“I’m real sorry you folks should be so set back in your journey, but it’s real pleasant for me to have company,” said Mrs. Pierce, with a smiling look at her young visitors. “It’s days and weeks sometimes without my seeing any one but my husband and the boys. Now we’ll sit down here and you tell me all about your journey.”

“It’s just like a story!” declared Mrs. Pierce, when they had finished. “And now you are going to Boston, and you will see the streets and shops, and churches.” She gave a little sigh as she finished, and Anne and Rose wished that it was possible for Mrs. Pierce to go to Boston with them.

“I don’t suppose you could mark out a little plan of Boston, could you?” she said to Rose. “I like to imagine things to myself when I’m here alone, and if I knew how the streets went, and where you lived, why, I could say to myself, ‘To-day Rose and Anne are going up King Street toward the State House, and up Long-acre Street to the Common,’ and it would seem almost as if I saw you when I looked at the plan.”

“Yes, I think I could,” said Rose, and Mrs.
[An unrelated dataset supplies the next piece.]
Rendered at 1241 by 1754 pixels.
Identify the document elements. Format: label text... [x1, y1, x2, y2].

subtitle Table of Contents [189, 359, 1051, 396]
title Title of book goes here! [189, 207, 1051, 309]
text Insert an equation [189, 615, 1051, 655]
Pierce brought a sheet of paper and a red crayon from a big desk in the corner and laid them on the table.

Mrs. Pierce and Anne watched Rose mark out the Common and the Mall. “The Mall is where the fine people walk in the afternoon,” she said. “Mr. Hancock’s mansion is right here, on Beacon Hill, where you get a fine view across the Charles River to Charlestown.”

Then she marked Copp’s Hill. “This is where the British had their guns when the great battle was fought at Bunker Hill,” she said.

Mrs. Pierce listened eagerly. “I can ’most see it all!” she exclaimed. “Now show me where your house is,” and Rose made a little square for her home.

“We are nearer the harbor than many houses are,” she explained, “for my father owns a wharf, and it is convenient to be where he can see boats and vessels coming in.”